Address
- 520 West Herring Sour Lake, Texas, 77659 United States

District information
- Type: Public
- Grades: PK–12
- Schools: 5
- NCES District ID: 4822410

Students and staff
- Students: 2,754 (2023–2024)
- Teachers: 183.00 (on an FTE basis) (2023–2024)
- Staff: 190.80 (on an FTE basis) (2023–2024)
- Student–teacher ratio: 15.05 (2023–2024)

Other information
- Website: www.hjisd.net

= Hardin-Jefferson Independent School District =

School district in Texas, United States

Hardin-Jefferson Independent School District is a public school district based in Sour Lake, Texas (USA). The district covers south-central Hardin and northwestern Jefferson counties.

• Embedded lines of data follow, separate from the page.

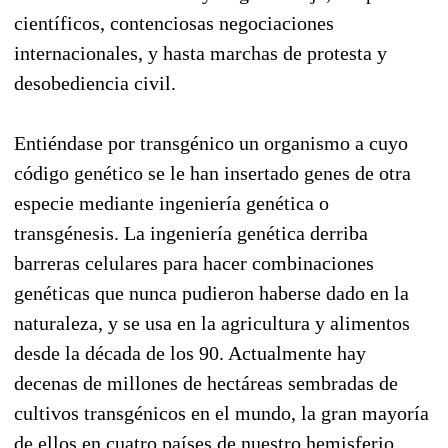
científicos, contenciosas negociaciones
internacionales, y hasta marchas de protesta y
desobediencia civil.
Entiéndase por transgénico un organismo a cuyo
código genético se le han insertado genes de otra
especie mediante ingeniería genética o
transgénesis. La ingeniería genética derriba
barreras celulares para hacer combinaciones
genéticas que nunca pudieron haberse dado en la
naturaleza, y se usa en la agricultura y alimentos
desde la década de los 90. Actualmente hay
decenas de millones de hectáreas sembradas de
cultivos transgénicos en el mundo, la gran mayoría
de ellos en cuatro países de nuestro hemisferio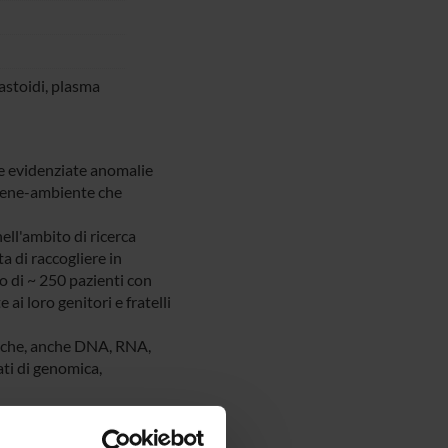
astoidi, plasma
e evidenziate anomalie
 gene-ambiente che
ell'ambito di ricerca
a di raccogliere in
ico di ~ 250 pazienti con
i loro genitori e fratelli
iniche, anche DNA, RNA,
ati di genomica,
e di RNA da
da sangue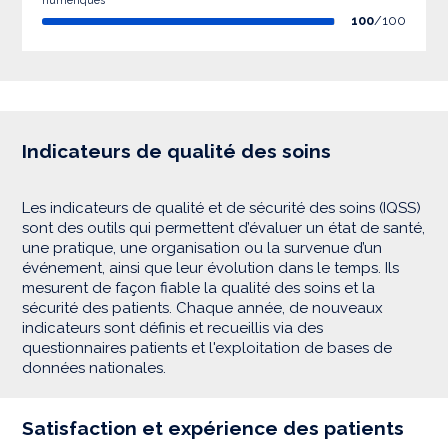
numériques
100
/100
Indicateurs de qualité des soins
Les indicateurs de qualité et de sécurité des soins (IQSS)
sont des outils qui permettent d’évaluer un état de santé,
une pratique, une organisation ou la survenue d’un
événement, ainsi que leur évolution dans le temps. Ils
mesurent de façon fiable la qualité des soins et la
sécurité des patients. Chaque année, de nouveaux
indicateurs sont définis et recueillis via des
questionnaires patients et l'exploitation de bases de
données nationales.
Satisfaction et expérience des patients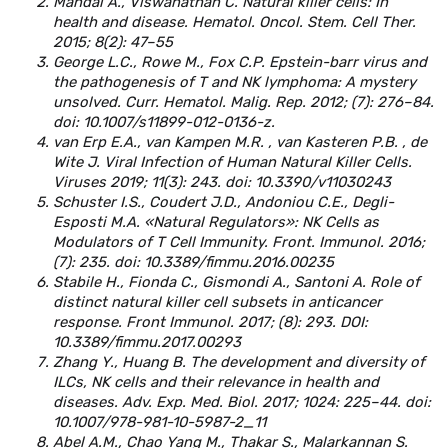
Mandal A., Viswanathan C. Natural killer cells: In
health and disease. Hematol. Oncol. Stem. Cell Ther.
2015; 8(2): 47–55
George L.C., Rowe M., Fox C.P. Epstein-barr virus and
the pathogenesis of T and NK lymphoma: A mystery
unsolved. Curr. Hematol. Malig. Rep. 2012; (7): 276–84.
doi: 10.1007/s11899-012-0136-z.
van Erp E.A., van Kampen M.R. , van Kasteren P.B. , de
Wit
е
J. Viral Infection of Human Natural Killer Cells.
Viruses 2019; 11(3): 243. doi: 10.3390/v11030243
Schuster I.S., Coudert J.D., Andoniou C.E., Degli-
Esposti M.A. «Natural Regulators»: NK Cells as
Modulators of T Cell Immunity. Front. Immunol. 2016;
(7): 235. doi: 10.3389/fimmu.2016.00235
Stabile H., Fionda C., Gismondi A., Santoni A. Role of
distinct natural killer cell subsets in anticancer
response. Front Immunol. 2017; (8): 293. DOI:
10.3389/fimmu.2017.00293
Zhang Y., Huang B. The development and diversity of
ILCs, NK cells and their relevance in health and
diseases. Adv. Exp. Med. Biol. 2017; 1024: 225–44. doi:
10.1007/978-981-10-5987-2_11
Abel A.M., Chao Yang M., Thakar S., Malarkannan S.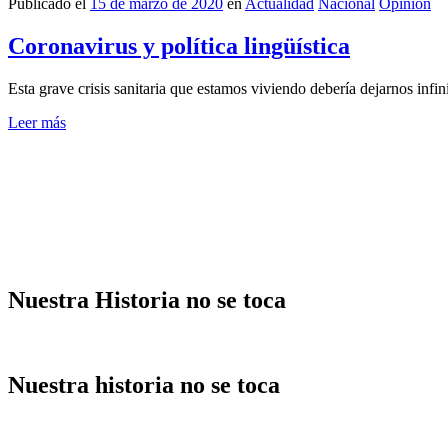
Publicado el
15 de marzo de 2020
en
Actualidad
Nacional
Opinión
Coronavirus y política lingüística
Esta grave crisis sanitaria que estamos viviendo debería dejarnos in
Leer más
Nuestra Historia no se toca
Nuestra historia no se toca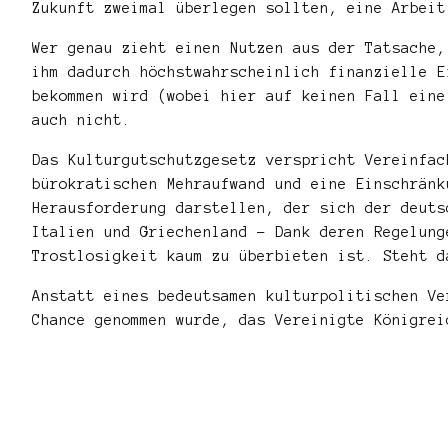
Zukunft zweimal überlegen sollten, eine Arbeit
Wer genau zieht einen Nutzen aus der Tatsache,
ihm dadurch höchstwahrscheinlich finanzielle E
bekommen wird (wobei hier auf keinen Fall eine
auch nicht.
Das Kulturgutschutzgesetz verspricht Vereinfac
bürokratischen Mehraufwand und eine Einschränk
Herausforderung darstellen, der sich der deuts
Italien und Griechenland – Dank deren Regelung
Trostlosigkeit kaum zu überbieten ist. Steht d
Anstatt eines bedeutsamen kulturpolitischen Ve
Chance genommen wurde, das Vereinigte Königrei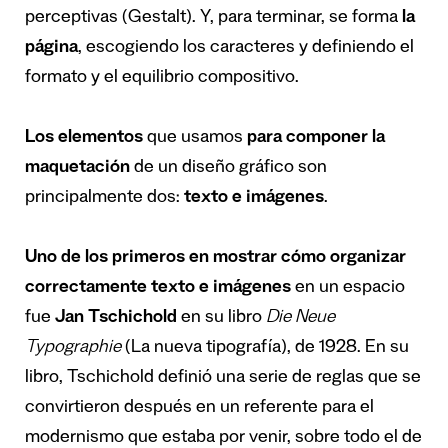
perceptivas (Gestalt). Y, para terminar, se forma
la
página
, escogiendo los caracteres y definiendo el
formato y el equilibrio compositivo.
Los elementos
que usamos
para componer la
maquetación
de un diseño gráfico son
principalmente dos:
texto e imágenes
.
Uno de los primeros en mostrar cómo organizar
correctamente texto e imágenes
en un espacio
fue
Jan Tschichold
en su libro
Die Neue
Typographie
(La nueva tipografía), de 1928. En su
libro, Tschichold definió una serie de reglas que se
convirtieron después en un referente para el
modernismo que estaba por venir, sobre todo el de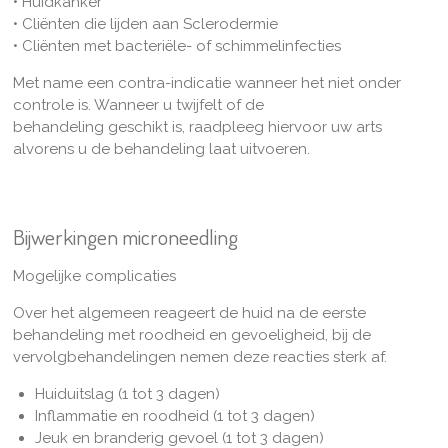
• Huidkanker
• Cliënten die lijden aan Sclerodermie
• Cliënten met bacteriële- of schimmelinfecties
Met name een contra-indicatie wanneer het niet onder
controle is. Wanneer u twijfelt of de
behandeling geschikt is, raadpleeg hiervoor uw arts
alvorens u de behandeling laat uitvoeren.
Bijwerkingen microneedling
Mogelijke complicaties
Over het algemeen reageert de huid na de eerste
behandeling met roodheid en gevoeligheid, bij de
vervolgbehandelingen nemen deze reacties sterk af.
Huiduitslag (1 tot 3 dagen)
Inflammatie en roodheid (1 tot 3 dagen)
Jeuk en branderig gevoel (1 tot 3 dagen)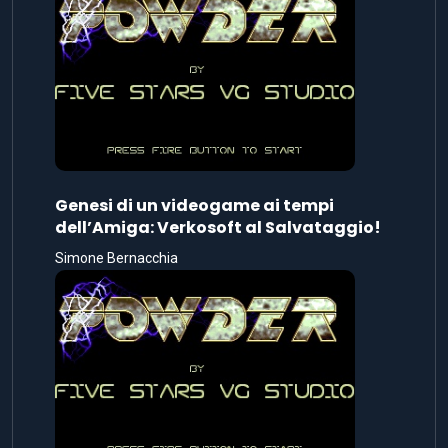
Genesi di un videogame ai tempi
dell’Amiga: Verkosoft al Salvataggio!
Simone Bernacchia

In addition to Sour Lake, the district serves the cities of China, Nome, and Bevil Oaks, as well as the unincorporated community of Pinewood Estates, and parts of Beaumont's extraterritorial jurisdiction (west of Major Drive and Highway 90).

In 2009, the school district was rated "recognized" by the Texas Education Agency.

== History ==
In 2017, the site of the original Henderson Middle School was damaged by flooding from Hurricane Harvey, with the storm causing $30,000,000 in damages.

Residents of Bevil Oaks repeatedly requested being moved into HJISD for a period until 2018; previously the municipality was in the Beaumont Independent School District. BISD agreed to allow Bevil Oaks to move into HJISD, which was scheduled to be effective July 1, 2018.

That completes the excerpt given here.